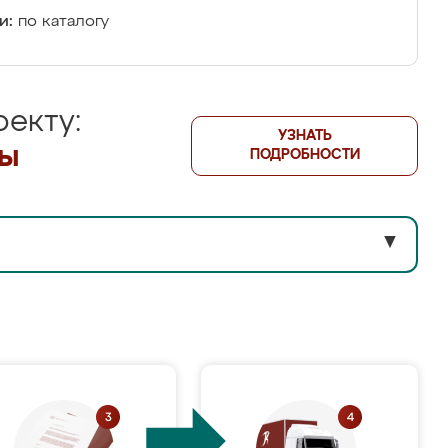
и:
по каталогу
екту:
УЗНАТЬ
лы
ПОДРОБНОСТИ
▼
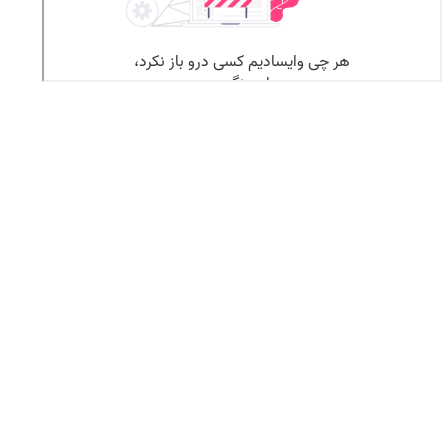
طریقه باز کردن رادیاتور پژو پرشیا و تمیز
کردن ، تقسیم بندی انواع موتورها
+
اجرت تعویض رادیاتور بخاری پژو
پارس و خنک کاری موتور
برای انجام سرویس و تمیز کردن رادیاتور باید چه
مراحل و اقداماتی را انجام داد؟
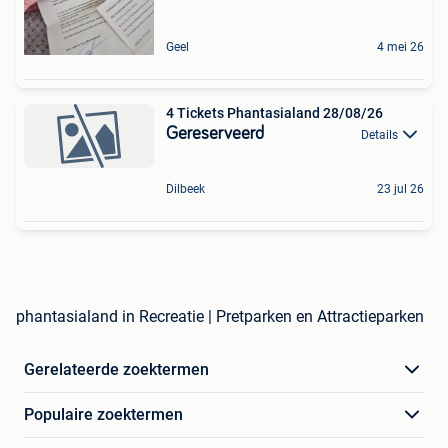
Geel
4 mei 26
4 Tickets Phantasialand 28/08/26
Gereserveerd
Details
Dilbeek
23 jul 26
phantasialand in Recreatie | Pretparken en Attractieparken
Gerelateerde zoektermen
Populaire zoektermen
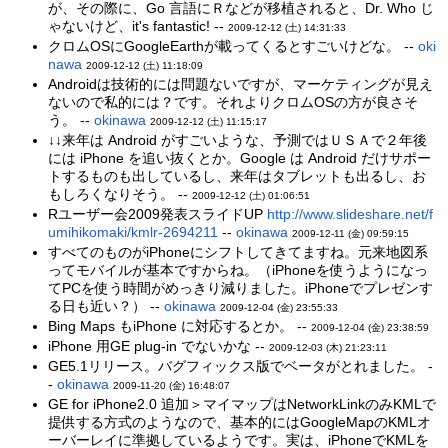
が、その際に、Go 言語にＲなどが移植されると、Dr. Who じ
ゃないけど、it's fantastic! --
2009-12-12 (土) 14:31:33
クロムOSにGoogleEarthが載ってくるとすごいけどな。 --
oki
nawa
2009-12-12 (土) 11:18:09
Androidは技術的には問題ないですが、マーケティングが見え
ないので私的には？です。それよりクロムOSの方が良さそ
う。 --
okinawa
2009-12-12 (土) 11:15:17
↓↓来年は Android がすごいような、予測ではＵＳＡで２年後
には iPhone を追い抜くとか。Google は Android だけサポー
トするものも出しているし、来年はタブレットも出るし、お
もしろくなりそう。 --
2009-12-12 (土) 01:06:51
Rユーザー会2009発表スライドUP
http://www.slideshare.net/f
umihikomaki/kmlr-2694211
--
okinawa
2009-12-11 (金) 09:59:15
すべてのものがiPhoneにシフトしてきてますね。元来地図系
ってモバイルが基本ですからね。（iPhoneを使うようになっ
てPCを使う時間がめっきり減りました。iPhoneでプレゼンす
る日も近い？） --
okinawa
2009-12-04 (金) 23:55:33
Bing Maps もiPhone に対応するとか。 --
2009-12-04 (金) 23:38:59
iPhone 用GE plug-in でないかな --
2009-12-03 (木) 21:23:11
GE5.1リリース。バグフィックス版でベータがとれました。 -
-
okinawa
2009-11-20 (金) 16:48:07
GE for iPhone2.0 追加＞マイマップはNetworkLinkのみKMLで
提供する方式のようなので、基本的にはGoogleMapのKMLオ
ーバーレイに準拠しているようです。実は、iPhoneでKMLを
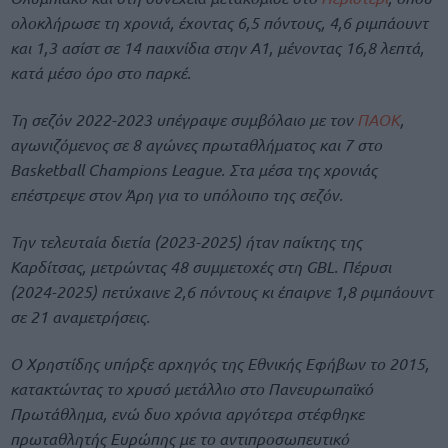
ολοκλήρωσε τη χρονιά, έχοντας 6,5 πόντους, 4,6 ριμπάουντ
και 1,3 ασίστ σε 14 παιχνίδια στην Α1, μένοντας 16,8 λεπτά,
κατά μέσο όρο στο παρκέ.
Τη σεζόν 2022-2023 υπέγραψε συμβόλαιο με τον
ΠΑΟΚ
,
αγωνιζόμενος σε 8 αγώνες πρωταθλήματος και 7 στο
Basketball Champions League. Στα μέσα της χρονιάς
επέστρεψε στον Άρη για το υπόλοιπο της σεζόν.
Την τελευταία διετία (2023-2025) ήταν παίκτης της
Καρδίτσας, μετρώντας 48 συμμετοχές στη GBL. Πέρυσι
(2024-2025) πετύχαινε 2,6 πόντους κι έπαιρνε 1,8 ριμπάουντ
σε 21 αναμετρήσεις.
Ο Χρηστίδης υπήρξε αρχηγός της Εθνικής Εφήβων το 2015,
κατακτώντας το χρυσό μετάλλιο στο Πανευρωπαϊκό
Πρωτάθλημα, ενώ δυο χρόνια αργότερα στέφθηκε
πρωταθλητής Ευρώπης με το αντιπροσωπευτικό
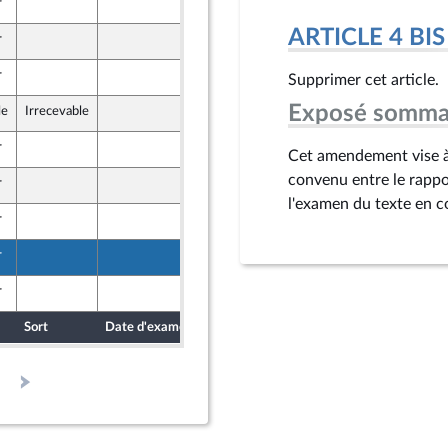
r
28 mars 2025
ARTICLE 4 BIS
r
28 mars 2025
r
28 mars 2025
Supprimer cet article.
Exposé somma
le
Irrecevable
28 mars 2025
r
28 mars 2025
Cet amendement vise à
convenu entre le rappo
r
28 mars 2025
l'examen du texte en 
r
28 mars 2025
r
28 mars 2025
r
28 mars 2025
Sort
Date d'examen
Date de dépôt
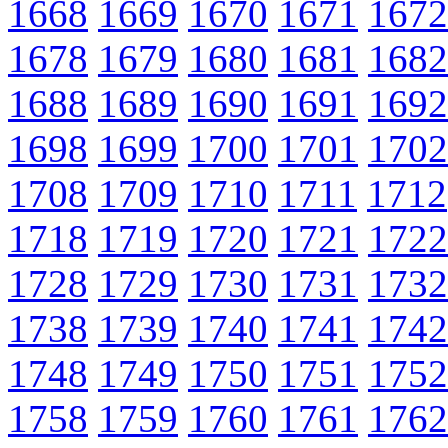
1668
1669
1670
1671
1672
1678
1679
1680
1681
1682
1688
1689
1690
1691
1692
1698
1699
1700
1701
1702
1708
1709
1710
1711
1712
1718
1719
1720
1721
1722
1728
1729
1730
1731
1732
1738
1739
1740
1741
1742
1748
1749
1750
1751
1752
1758
1759
1760
1761
1762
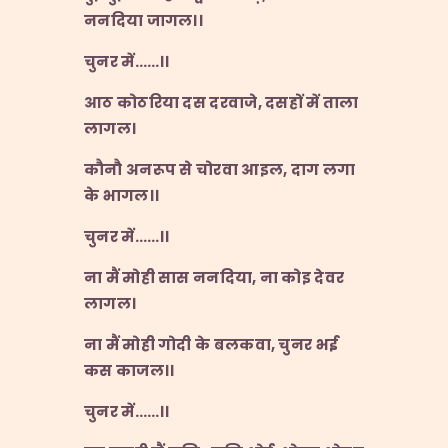
ननदिया जागल।।
चुनर में
……
।।
आठ कोठरिया दस दरवाजे
,
दसहों में ताला
लागल।
कौनौ अनरूप से चोरवा आइल
,
दाग लगा
के भागल।।
चुनर में
……
।।
ना मैं मोही सास ननदिया
,
ना कोइ देवर
लागल।
ना मैं मोही गोदी के बलकवा
,
चुनर भई
कस काजल।।
चुनर में
……
।।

+===+

For each line above that includes "کردن", copy the line.

(Exercise output):
طریقه باز کردن رادیاتور پژو پرشیا و تمیز
کردن ، تقسیم بندی انواع موتورها
برای انجام سرویس و تمیز کردن رادیاتور باید چه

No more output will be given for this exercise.